David Purser Jones

David Purser Jones (Avatar)

1915-2005

Vol XII

Web

David Purser Jones

1915-2005

Vol XII

Web

b.9 October 1915 d.24 August 2005

MB ChB Liverpool(1938) MD(1944) FRCPC(1959) FRCP(1970)

David Purser Jones was a neurologist in British Columbia, Canada. He was born in Liverpool, the son of William Samuel Jones, a priest, and Eirene Jones née Davies, the daughter of a clergyman. He was educated at Leigh Grammar School and then went on to study medicine at Liverpool University, graduating in 1938.

During the Second World War he served in the Royal Navy.

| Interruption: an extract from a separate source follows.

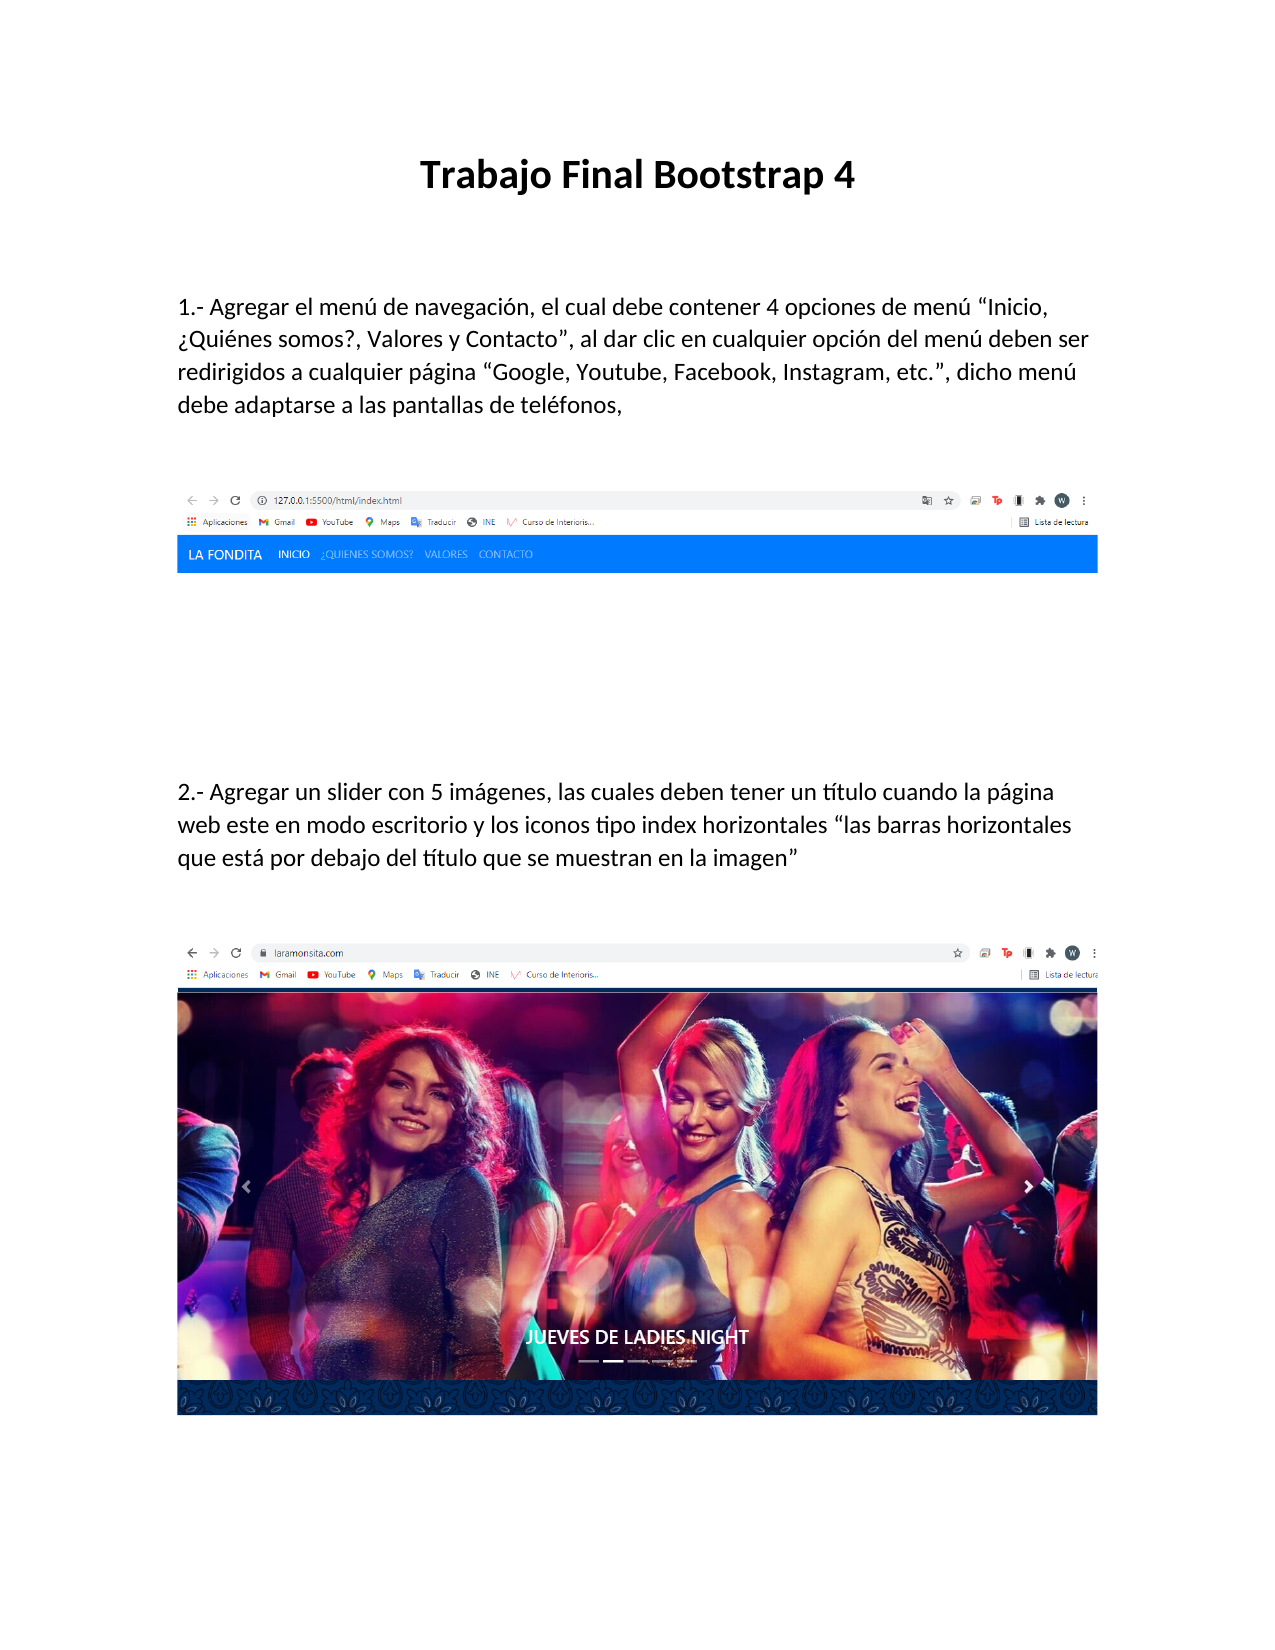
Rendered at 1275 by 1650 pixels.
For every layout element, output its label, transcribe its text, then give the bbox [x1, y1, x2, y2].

He held junior posts at Liverpool Royal Infirmary in 1945, before beginning his training as a neurologist at Maida Vale Hospital in London in 1948. He stayed at Maida Vale until 1953, except for six months at the Maudsley Hospital and six months at the Children’s Medical Centre, Boston, USA.

He emigrated to Canada, to Vancouver, where he was a neurologist at Vancouver General and Shaughnessy hospitals. He also became a clinical instructor at the University of British Columbia, and subsequently an assistant professor and then an associate professor.

While at Maida Vale he worked with the neurologist Sam Nevin [Munk’s Roll, Vol.VII, p.428] and was the co-author of a seminal paper on Creutzfeldt–Jakob disease (CJD) (‘Subacute spongiform encephalopathy – a subacute form of encephalopathy attributable to vascular dysfunction [spongiform cerebral atrophy]’ – Brain. 1960 Dec;83:519-64). In the paper the authors described eight cases of what would now be known as type 1 MM CJD. This became known as ‘Nevin-Jones’ disease. Despite showing that three of the cases had had neurosurgery in the previous two years, the authors attributed the pathology to vascular problems and not an infective agent.

Jones remained unmarried. Outside medicine, he listed sailing as his hobby when he was elected to the fellowship of the Royal College of Physicians in 1970. He died aged 89 in Whistler, Brisith Columbia.